Paramount’s latest attempt to recharge the robots in disguise serves all the highs and lows one would expect from the seventh installment, or more technically, the second act of a rebooted prequel. Oh, how far we’ve come. Phoning in perhaps the best entry since Transformers (2007), director Steven Caple Jr. (Creed II) does his absolute damnedest to deliver an executive’s bulleted list of impossible demands: To introduce a new brand of Transformers to the big screen, the Maximals, and to, you’d never guess, pave the way for a Transformers universe. It’s shameless, really, to even pretend that Transformer: Rise of the Beasts stands a chance at reigniting a new era of Autobots after so many subpar entries, but why not give it the ol’ Dark Universe try? Even so, this two-hour ride’s hard to hate.
Autobots, Assemble!
Loosely following the events of Bumblebee (2018), Rise of the Beasts clunks forward to New York City in the ‘90s tuned to the era-defining sounds of the Wu-Tang Clan and A Tribe Called Quest. This time, Noah Diaz (Anthony Ramos, In the Heights), a down-on-his-luck ex-militant, entangles himself in the Autobots’ latest homeward-bound mission to Cybertron; the journey whisks Diaz and supporting lead Elena (Dominique Fishback, Judas and the Black Messiah) from the streets of Bushwick to Peru in order to thwart a planet-eater from ever feeding again. The ‘90s backdrop is a strong aesthetic, and to its credit, the Transformers series always succeeds at choosing a decade-appropriate soundtrack.
Related: Best Transformers Movies Watch Order (Chronological and Release)

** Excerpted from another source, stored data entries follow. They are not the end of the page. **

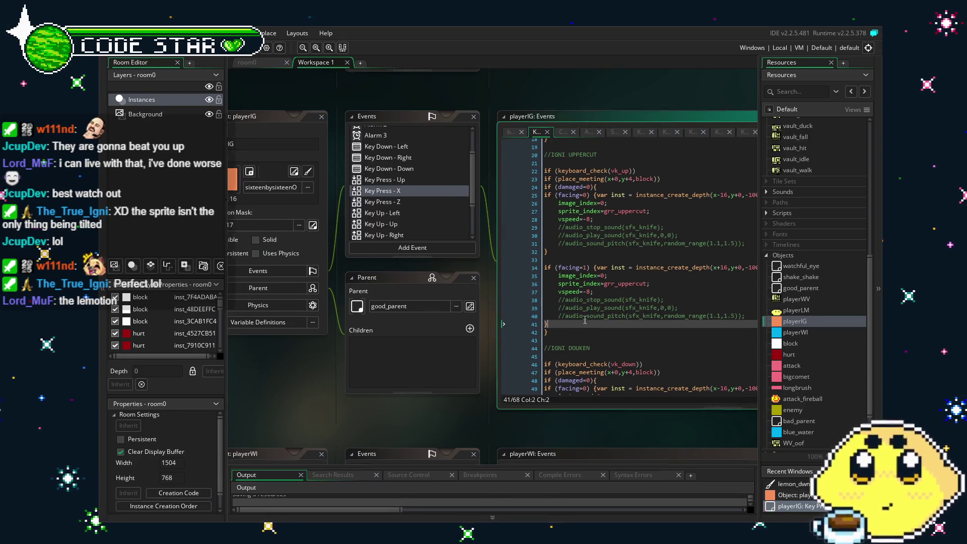
Step: Copy playerIG's IGNI UPPERCUT block and paste it at the end of playerLM's Key Press - X code
mouse_move(552, 333)
left_mouse_down()
mouse_move(519, 149)
mouse_move(514, 155)
left_mouse_up()
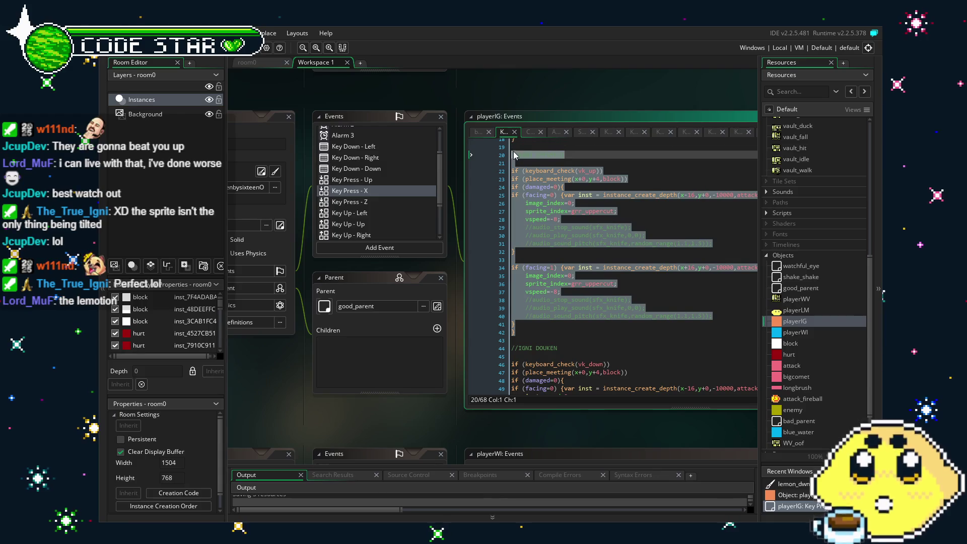
left_click(602, 267)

Beasts, however, pulls too much from the era, borrowing tired character tropes like the can’t-catch-a-break protagonist with a sick younger brother and the underappreciated intern who’s way more adept than her boss. It works for and against the film — these paper-thin templates allow for a much tighter two-hour runtime, but you’ll never really care about Noah or Elena, begging the question, for a seventh time: When will the Transformers just axe the humans and focus on the heroes we care about? If Planet of the Apes presented a modern trilogy built on universal emotion, there’s no reason we couldn’t inject these qualities directly into the Autobots as exhausted, displaced warriors. The audience bought the concept decades ago. (Pete Davidson’s Mirage is the true scene-stealer, carrying 95% of the humor on his back. If you’re not down with Davidson’s brand, definitely steer away from Beasts, but he’s one of my favorite comedians working today. Dude’s hilarious.)
It’s no surprise that Caple Jr. flexes hardest on the action as if he’s been handling these characters since day one, and with each battle, the setpieces grow bigger, the special effects more impressive, and the choreography more explosive. Some of the most crowd-pleasing moments across the franchise appear in Beasts, proving that a great director just needs a great script to match. It all culminates in an Endgame-lite battle that, while barefaced, still compels a hip crowd to go wild. Sure, Beasts lacks all sense of emotional baggage, but that’s a flailing series issue, not a directing problem.
Verdict
In so many ways Transformers: Rise of the Beasts is a hot mess, but it’s the biggest step toward the Transformers movie I’ve always wanted to see. Take this from a casual fan: Rise of the Beasts won’t appeal to diehard fans, nor will it demand more entries (enough is enough); the plot won’t make sense to anyone without a working knowledge of Beast Wars, and a complete reboot is long overdue, but this movie is best seen on a summer day, all asses in seats.